What Is CAP Theorem?
The CAP Theorem for distributed computing was published by Eric Brewer. This states that it is not possible for a distributed computer system to simultaneously provide all three of the following guarantees:
- Consistency (all nodes see the same data even at the same time with concurrent updates )
- Availability (a guarantee that every request receives a response about whether it was successful or failed)
- Partition tolerance (the system continues to operate despite arbitrary message loss or failure of part of the system)

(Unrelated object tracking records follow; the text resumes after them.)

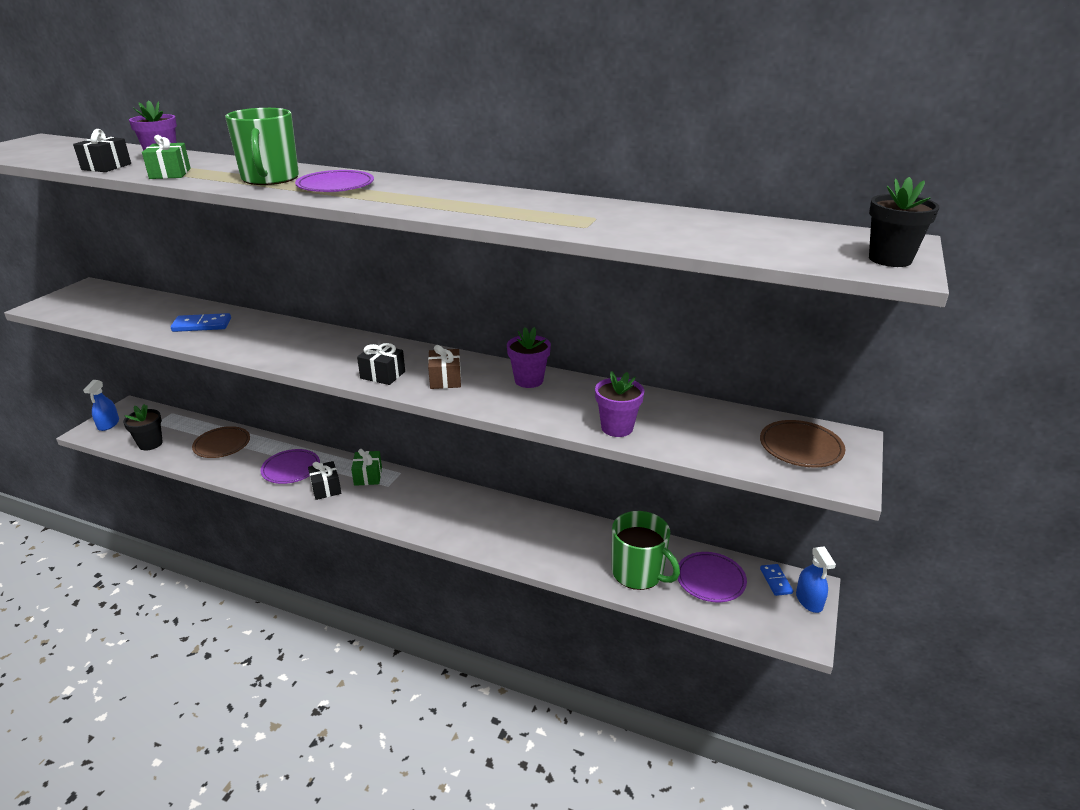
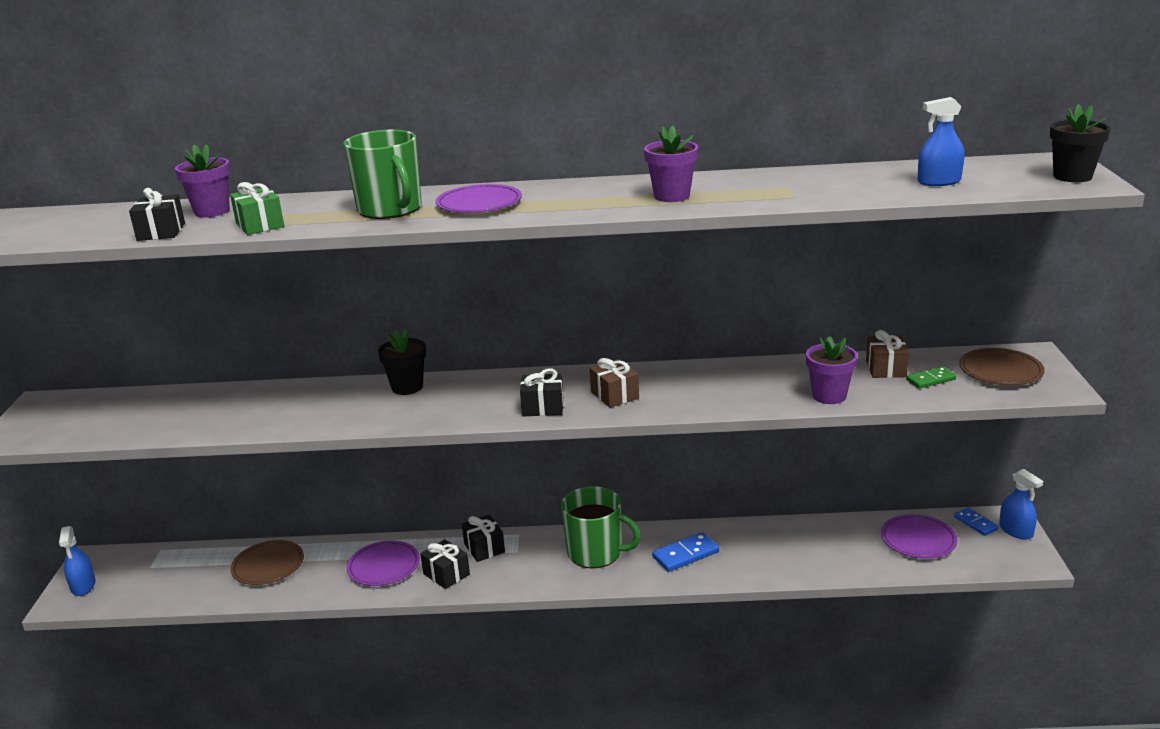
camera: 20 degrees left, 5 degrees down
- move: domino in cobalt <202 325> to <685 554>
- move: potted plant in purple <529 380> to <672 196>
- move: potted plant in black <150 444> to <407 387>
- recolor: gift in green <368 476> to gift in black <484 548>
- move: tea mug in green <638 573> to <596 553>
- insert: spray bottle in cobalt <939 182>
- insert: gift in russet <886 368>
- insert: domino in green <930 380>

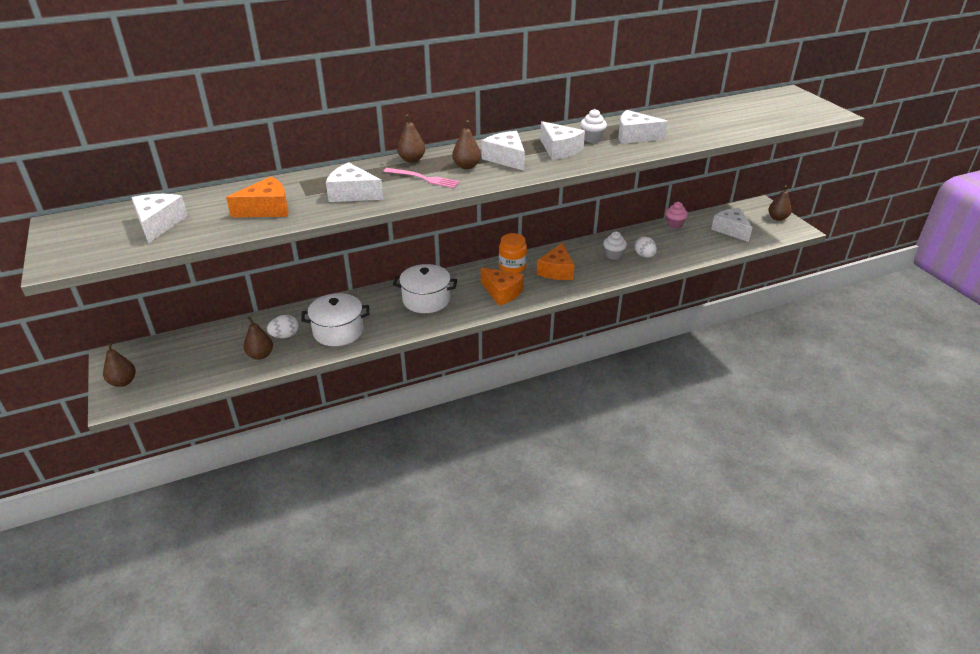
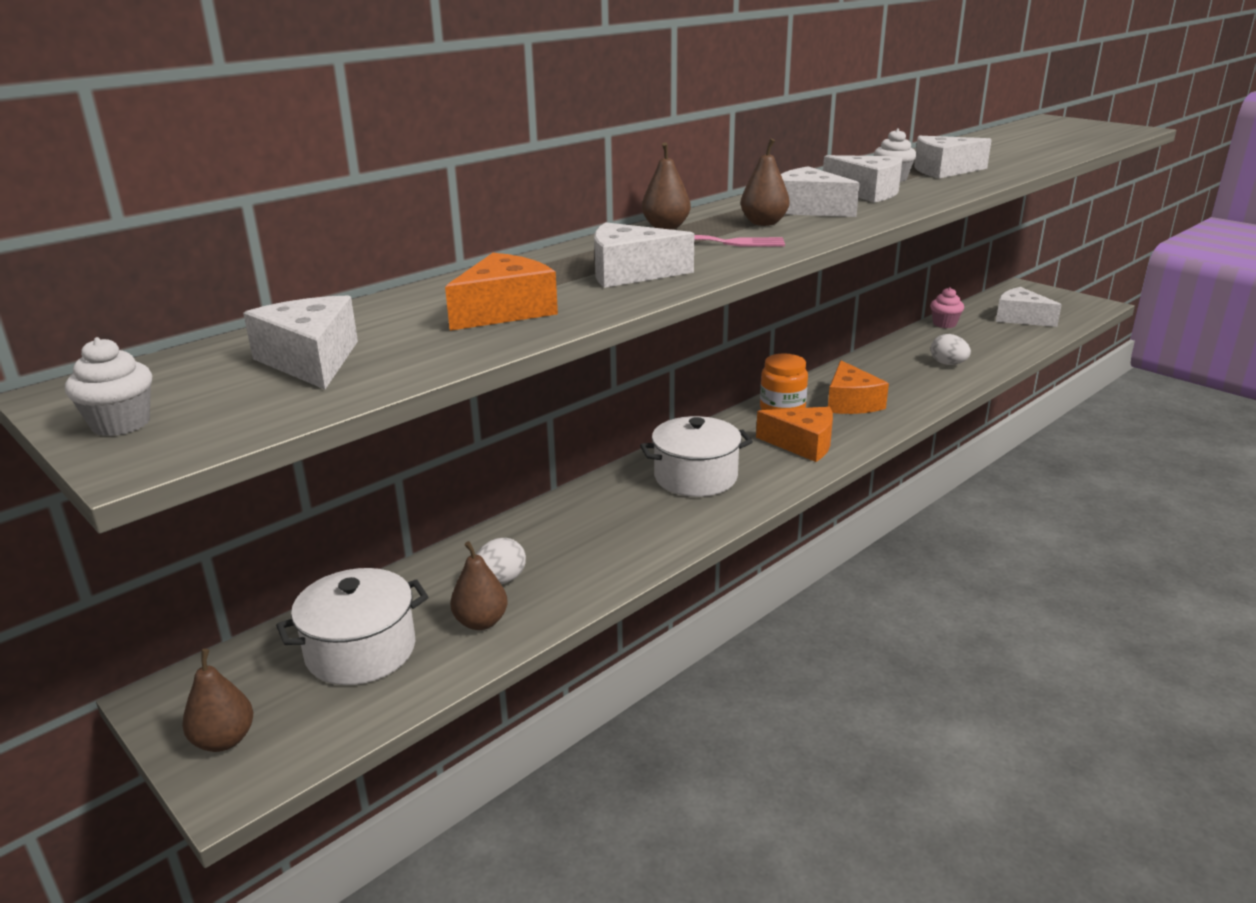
camera: 20 degrees left, 10 degrees down
- delete: pear fruit in russet <777 218>
- move: fairy cake in white <613 255> to <121 424>
- move: cooking pot in white <338 331> to <360 651>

The CAP acronym corresponds to these three guarantees. This theorem has created the base for modern distributed computing approaches. Worlds most high volume traffic companies (e.g. Amazon, Google, Facebook) use this as basis for deciding their application architecture. It's important to understand that only two of these three conditions can be guaranteed to be met by a system.
Why is CAP Theorem true?
It's proofed by construction. Basically we demonstrate a single situation where a system cannot be consistent and available in the same time:
If a client writes to one side of a partition, any reads that go to the other side of that partition can't possibly know about the most recent write. Now you're faced with a choice: do you respond to the reads with potentially stale information, or do you wait (potentially forever) to hear from the other side of the partition and compromise availability?
What does the CAP Theorem actually say?
The CAP Theorem says that it is impossible to build an implementation of read-write storage/system in an asynchronous network that satisfies all of the following three properties:
- Availability - will a request made to the data store always eventually complete?
- Consistency - will all executions of reads and writes seen by all nodes be atomic or linearizably consistent?
- Partition tolerance - the network is allowed to drop any messages.
More informally, the CAP theorem tells us that we can't build a database/system that both responds to every request and returns the results that you would expect every time.
Can you 'got around' or 'beat' the CAP Theorem?
No. You might have designed a system that is not heavily affected by it. That's good.
What is a Partition in CAP Theorem?
One such fallacy of distributed computing is that networks are reliable. They aren't. Networks and parts of networks go down frequently and unexpectedly.
A partition is when the network fails to deliver some messages to one or more nodes by losing them (not by delaying them - eventual delivery is not a partition).
The basic idea of CAP proof is that if a client writes to one side of a partition (namely, network fails), any reads that go to the other side of that partition can't possibly know about the most recent write. The proof of CAP relied on a total partition. In practice, these are arguably the most likely since all messages may flow through one component; if that fails then message loss is usually total between two nodes.